Ready or not, the holidays are upon us! Holidays are often full of family time, traditions, and creating special memories. However, they are also often full of late nights, changes in routine, and time with lots of people. This can cause stress and anxiety- especially in children. There are some small steps that can be taken to help prepare kids for the busyness of the holiday season.
1. Prepare kids with what to expect (visual schedules, social stories, etc.)
Imagine this, your boss tells you they have booked you for a 3-day conference with some colleagues you “sort of” know. They tell you the date and the location, but that’s it. As the conference approaches you would naturally have so many questions about the logistics and timelines for your trip. How am I going to get there? Am I traveling with my coworkers? Where am I going to stay? What about meals? This would be so stressful and it would be natural to have some anxiety! This is how many kids feel during the holidays. Just like how our minds would be at ease if we knew what to expect during our work trip, our kids’ minds can also be put at ease with some help in preparing them with what to expect. Depending on the child’s age and cognitive abilities, a visual schedule or social story could be very helpful. A quick Google search of holiday social stories will provide lots of ideas and resources. There are also some really great social stories available for purchase from Teachers Pay Teachers. A visual schedule can be as simple as going through the steps of the day/activities and drawing little simple pictures with the plans. Going over these steps with children, having them reference their schedule, and cross off items as they are completed can be extremely helpful in letting them know what to expect.
2. Keep routines
Some children are unbelievably flexible. They will nap anywhere, eat anything, and can always seem to just go with the flow. However, most children, even the easygoing ones, thrive with familiar routines and habits. Routines are comfortable, predictable, and safe. When the holidays are here, routines are often the first thing to go out the window which may result in big feelings and big behaviors. It may be helpful to think about how routines can become part of the holiday plans. This may mean adjusting holiday celebration times so children can maintain a decent bedtime, bringing a pack-and-play and sound machine to a loved one’s house to allow for an afternoon nap, or bringing your own high chair to a friend's house so the child has a comfortable and secure place to eat. Building in time for familiar routines can help children feel more comfortable with the novel holiday celebrations, and ideally help them be a little better rested as well!

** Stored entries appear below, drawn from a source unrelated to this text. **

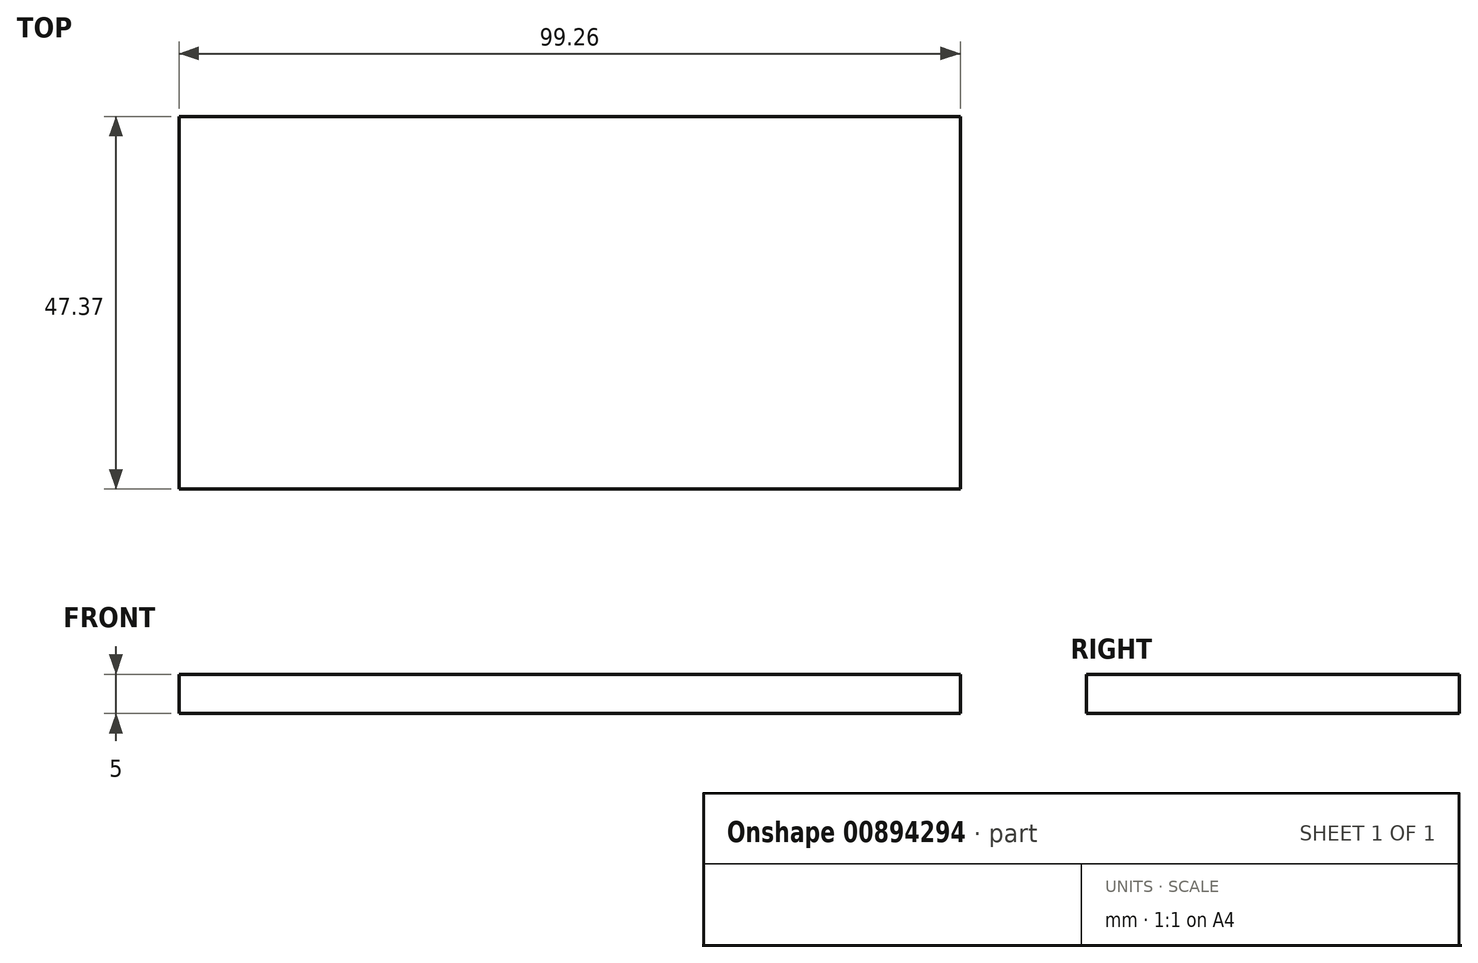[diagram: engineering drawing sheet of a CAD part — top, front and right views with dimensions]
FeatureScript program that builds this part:
annotation { "Feature Type Name" : "Feature", "Feature Type Description" : "" }
export const myFeature = defineFeature(function(context is Context, id is Id, definition is map)
    precondition{}
    {
        {
            var Q0;
            Q0=qCreatedBy(makeId("Top.planeOp"),FACE);
            var sketch = newSketch(context, id + "F0", { "sketchPlane" : qUnion([Q0])});
            skLineSegment(sketch, "E0.bottom", {"start": v(-60.88, -26.87) * mm, "end": v(38.38, -26.87) * mm});
            skLineSegment(sketch, "E0.top", {"start": v(-60.88, 20.5) * mm, "end": v(38.38, 20.5) * mm});
            skLineSegment(sketch, "E0.left", {"start": v(-60.88, -26.87) * mm, "end": v(-60.88, 20.5) * mm});
            skLineSegment(sketch, "E0.right", {"start": v(38.38, -26.87) * mm, "end": v(38.38, 20.5) * mm});
            skSolve(sketch);
        }
        {
            var Q0;
            Q0=makeQuery(id+"F0.imprint","IMPRINT",FACE,{"disambiguationData":[TD([[makeQuery(id+"F0.imprint","IMPRINT",EDGE,{"derivedFrom":sQuery(id+"F0.wireOp",EDGE,"E0.bottom")}),1.0]])]});
            extrude(context, id + "F1", {"entities" : qUnion([Q0]), "depth" : 5 * mm, "offsetDistance" : 25 * mm});
        }
    });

3. Build in downtime and/or sensory breaks
Holidays are busy, busy, busy, and it may help to build in purposeful activities to help children remain regulated. If traveling by car for a long distance (or the children will have to be seated for long periods of time) building in movement breaks may help children function better throughout their day. If possible, allowing children to play outside is a great way to get in some heavy work and fresh air. Inside activities could include playing with Play-Doh, playing in a sensory bin, or having kids do yoga. Check out this great list of indoor heavy work activities for small spaces that can be done anywhere! It may also be a good idea to build downtime into your days. Putting on a holiday movie, reading books, or just taking a rest will help everyone have a good reset in their day! Taking a few moments for deep breathing can help make everyone feel a little more grounded as well. Checking in with children throughout the day can be a good idea, just to see how they are feeling. Some children can become overwhelmed by large gatherings with too many people and too much sound. Try taking a break with them in a quiet room, away from the group. This would be a great time to read a favorite book, play with a familiar toy, or do an activity one on one. Remember to build the movement and/or rest breaks into your daily schedule and let the children help pick the activities. Making these sensory activities part of their day will help everyone enjoy themselves a little more.

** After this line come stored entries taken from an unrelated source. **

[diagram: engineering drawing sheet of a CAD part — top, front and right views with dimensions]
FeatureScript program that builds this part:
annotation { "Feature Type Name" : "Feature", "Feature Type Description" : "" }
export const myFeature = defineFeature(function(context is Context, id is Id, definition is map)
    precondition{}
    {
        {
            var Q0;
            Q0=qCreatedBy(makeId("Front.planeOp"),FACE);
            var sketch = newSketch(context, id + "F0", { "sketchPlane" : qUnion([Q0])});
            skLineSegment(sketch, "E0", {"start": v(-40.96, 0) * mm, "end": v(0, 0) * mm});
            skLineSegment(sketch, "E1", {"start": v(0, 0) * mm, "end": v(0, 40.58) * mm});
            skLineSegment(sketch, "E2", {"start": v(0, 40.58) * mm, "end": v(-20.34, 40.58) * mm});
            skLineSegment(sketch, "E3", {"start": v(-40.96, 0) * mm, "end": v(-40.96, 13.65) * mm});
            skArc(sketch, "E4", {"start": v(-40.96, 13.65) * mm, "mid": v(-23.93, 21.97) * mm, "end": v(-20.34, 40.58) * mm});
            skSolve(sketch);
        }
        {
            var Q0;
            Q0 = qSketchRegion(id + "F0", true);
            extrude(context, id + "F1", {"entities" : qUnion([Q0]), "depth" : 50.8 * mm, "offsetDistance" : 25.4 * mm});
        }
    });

4. Adjust Expectations - It’s OK to Say No
We all have that family member that loves to greet you with a big hug, a wet kiss, and a lot of sensory input! While some people fully embrace this kind of greeting, for many, this is simply too much input! This is true for kids too, especially those with sensory defensiveness or over-responsivity to sensory information such as bright lights, loud noises, tags on their clothes or seams on their socks. Children don’t always have the language to let us know how they feel and it can sometimes come out in big behaviors. Let children know it is OK for them to refuse hugs from family members and give them the words to do so. Practice saying things like, “That’s too close”, “I prefer a high five” and/or “No thank you” before attending the gathering. If they are not able to advocate for themselves, label the feelings and desires for them. Letting them know that they can hang around familiar and safe people will give them peace of mind all day. Similar tools can be used when asked to eat unfamiliar or non-preferred foods as well. Let children know that it is OK to just eat foods they are comfortable with. Not pushing new and unfamiliar things will help everyone enjoy their day a little more!
5. Remember to have fun and enjoy the moments
Most of all, remember that the holidays are a time to try to enjoy family time and make memories. Try to keep in mind that things may not go exactly as planned and it should be expected that children may experience some big feelings. Approaching the holidays with this outlook will keep those expectations realistic. Don’t let a tantrum or some crabbiness ruin the whole day. Enjoy the time, take lots of pictures, and have fun!